By Paula Herbart
When it comes to decisions on how to educate students, we must heed the voices of Michigan’s front-line educators. That’s been a steady refrain in my monthly columns – but it’s never been more critical than right now with lives on the line.
This week, the Michigan Education Association released the results of a member survey that underscores the concerns a vast majority of educators have with in-person learning amidst the global pandemic. Safety must come first. We appreciate the steps Gov. Gretchen Whitmer announced on Sunday to protect the public, students and school employees, but educators have made it clear they want and need further steps to be taken by state government and local school districts to stem the rising tide of COVID-19 cases.
Specifically, the MEA member survey – conducted last week with responses from more than 4,500 teachers and support staff across the state – revealed:
- Eighty-four percent are concerned about the safety of re-opening schools for in-person learning, with 71 percent of those educators noting specific concern for student safety along with their own.
- Nearly three-quarters believe virtual learning should be a part of their school district’s instructional plan.
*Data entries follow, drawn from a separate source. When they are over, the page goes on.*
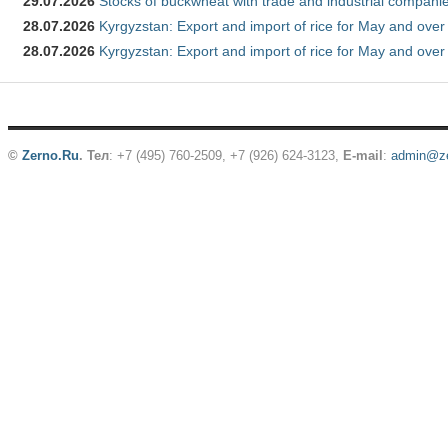
29.07.2026
Stocks of buckwheat with trade and industrial companie
28.07.2026
Kyrgyzstan: Export and import of rice for May and over 
28.07.2026
Kyrgyzstan: Export and import of rice for May and over 
©
Zerno.Ru
.
Тел
: +7 (495) 760-2509,
+7 (926) 624-3123
,
E-mail
:
admin@ze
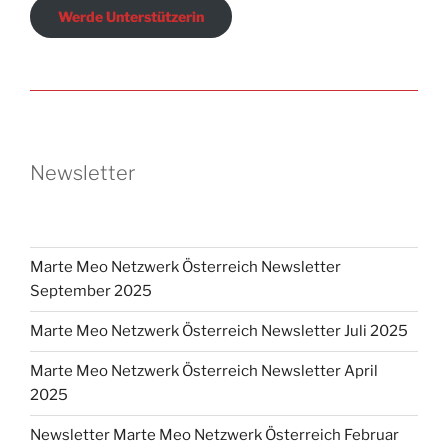
Werde Unterstützerin
Newsletter
Marte Meo Netzwerk Österreich Newsletter
September 2025
Marte Meo Netzwerk Österreich Newsletter Juli 2025
Marte Meo Netzwerk Österreich Newsletter April
2025
Newsletter Marte Meo Netzwerk Österreich Februar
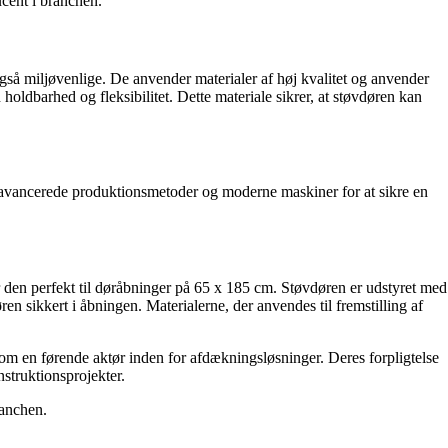
ucent i branchen.
også miljøvenlige. De anvender materialer af høj kvalitet og anvender
oldbarhed og fleksibilitet. Dette materiale sikrer, at støvdøren kan
r avancerede produktionsmetoder og moderne maskiner for at sikre en
den perfekt til døråbninger på 65 x 185 cm. Støvdøren er udstyret med
en sikkert i åbningen. Materialerne, der anvendes til fremstilling af
 som en førende aktør inden for afdækningsløsninger. Deres forpligtelse
nstruktionsprojekter.
ranchen.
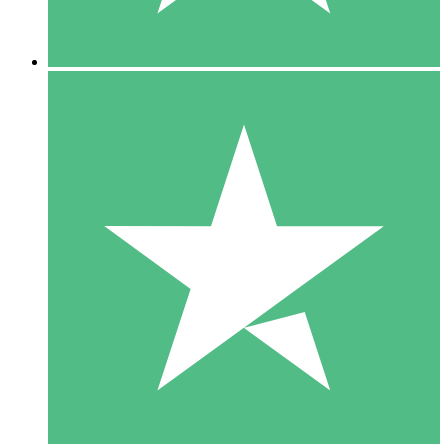
5 Downloads
15
US$
00
10 Downloads
20
US$
00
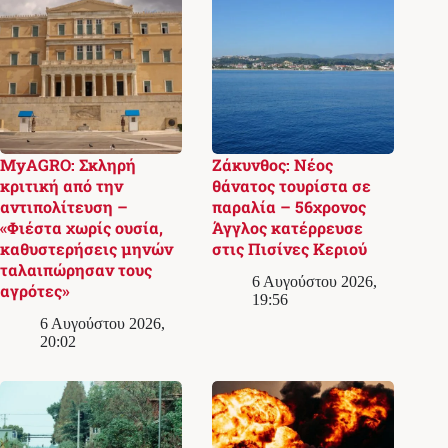
MyAGRO: Σκληρή
Ζάκυνθος: Νέος
κριτική από την
θάνατος τουρίστα σε
αντιπολίτευση –
παραλία – 56χρονος
«Φιέστα χωρίς ουσία,
Άγγλος κατέρρευσε
καθυστερήσεις μηνών
στις Πισίνες Κεριού
ταλαιπώρησαν τους
6 Αυγούστου 2026,
αγρότες»
19:56
6 Αυγούστου 2026,
20:02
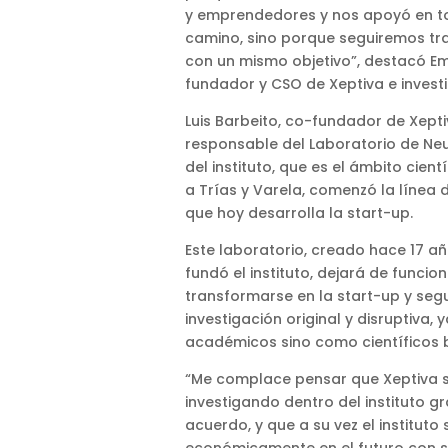
y emprendedores y nos apoyó en to
camino, sino porque seguiremos tr
con un mismo objetivo”, destacó Emi
fundador y CSO de Xeptiva e investi
Luis Barbeito, co-fundador de Xept
responsable del Laboratorio de N
del instituto, que es el ámbito cientí
a Trías y Varela, comenzó la línea 
que hoy desarrolla la start-up.
Este laboratorio, creado hace 17 a
fundó el instituto, dejará de funci
transformarse en la start-up y se
investigación original y disruptiva,
académicos sino como científicos
“Me complace pensar que Xeptiva 
investigando dentro del instituto gr
acuerdo, y que a su vez el instituto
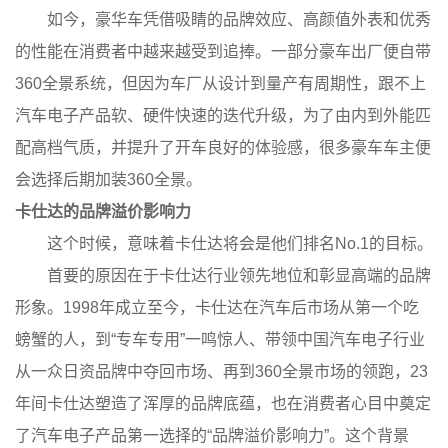
如今，豪华车凭借吸睛的品牌效应、高颜值外表和优秀
的性能在消费者中越来越受到追捧。一部分豪车出厂便自带
360全景系统，但因为车厂从设计到量产有周期性，跟不上
汽车电子产品软、硬件快速的迭代升级，为了由内到外能匹
配高档气质，并提升了开车良好的体验感，很多豪车车主便
会选择后期加装360全景。
卡仕达的品牌溢价影响力
这个时候，意味着卡仕达将会是他们排名No.1的目标。
首要的原因在于卡仕达行业领先地位和彰显高端的品牌
形象。1998年成立至今，卡仕达在汽车后市场从第一个吃
螃蟹的人，到“专车专用”一鸣惊人、带领中国汽车电子行业
从一众日资品牌中夺回市场、再到360全景市场的领跑，23
年间卡仕达塑造了浑厚的品牌底蕴，也在消费者心目中奠定
了汽车电子产品第一选择的“品牌溢价影响力”。这个背景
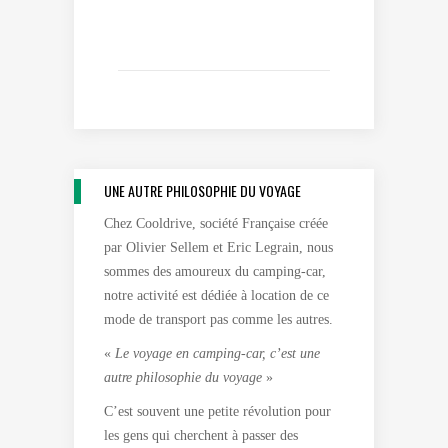
UNE AUTRE PHILOSOPHIE DU VOYAGE
Chez Cooldrive, société Française créée
par Olivier Sellem et Eric Legrain, nous
sommes des amoureux du camping-car,
notre activité est dédiée à location de ce
mode de transport pas comme les autres.
«
Le voyage en camping-car, c’est une
autre philosophie du voyage
»
C’est souvent une petite révolution pour
les gens qui cherchent à passer des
- Ninety-one percent say mask wearing is being observed by school employees, and 78 percent report mask wearing among students all or most of the time.
- Only 18 percent are witnessing social distancing among students at all times.
Perhaps the most telling finding is 68 percent of educators in districts that have not yet fully opened are doubtful schools can return to full in-person learning in January, as some districts are planning.
It is clear that when it comes to educators, the health and safety of students is their top priority. But we can’t do it alone. MEA has called on state lawmakers to adopt a mask mandate to help combat the spread of COVID-19, a plea that has been shared by the governor and more recently by the incoming Biden-Harris administration.
It’s time to follow the advice of public health experts to mitigate the spread of this virus. Policymakers must support efforts to control the spread of the coronavirus until such time that a vaccine can be widely-distributed. Based on recent news reports, we know that day is coming but until it’s here, state lawmakers need to protect our students and school employees by putting health and safety before all else.
That means pausing in-person learning at all levels while cases are skyrocketing, and delaying decisions to transition to greater levels of in-person learning until infection rates are under control.
Beyond embracing virtual learning, schools also need to embrace virtual working. Roughly one-third of educators engaged in virtual teaching are being required to show up to empty classrooms to work, which poses an unnecessary risk.
MEA members are committed to quality instruction. This survey shows work still needs to be done when it comes to virtual learning. While a majority of educators believe virtual learning is effective for students, 41 percent have found it lacking, especially compared to the in-person learning we all agree is preferable independent of this pandemic.
Educators, school support staff, and the MEA are committed to improving virtual learning until we can safely return to classrooms. This starts with providing educators the training and tools needed to meet that mission. It also means tackling the digital divide that has too many students and families struggling to connect to virtual learning, as well as addressing well-founded concerns about the level of engagement students and parents have with remote education given the many challenges families are facing in these unprecedented times.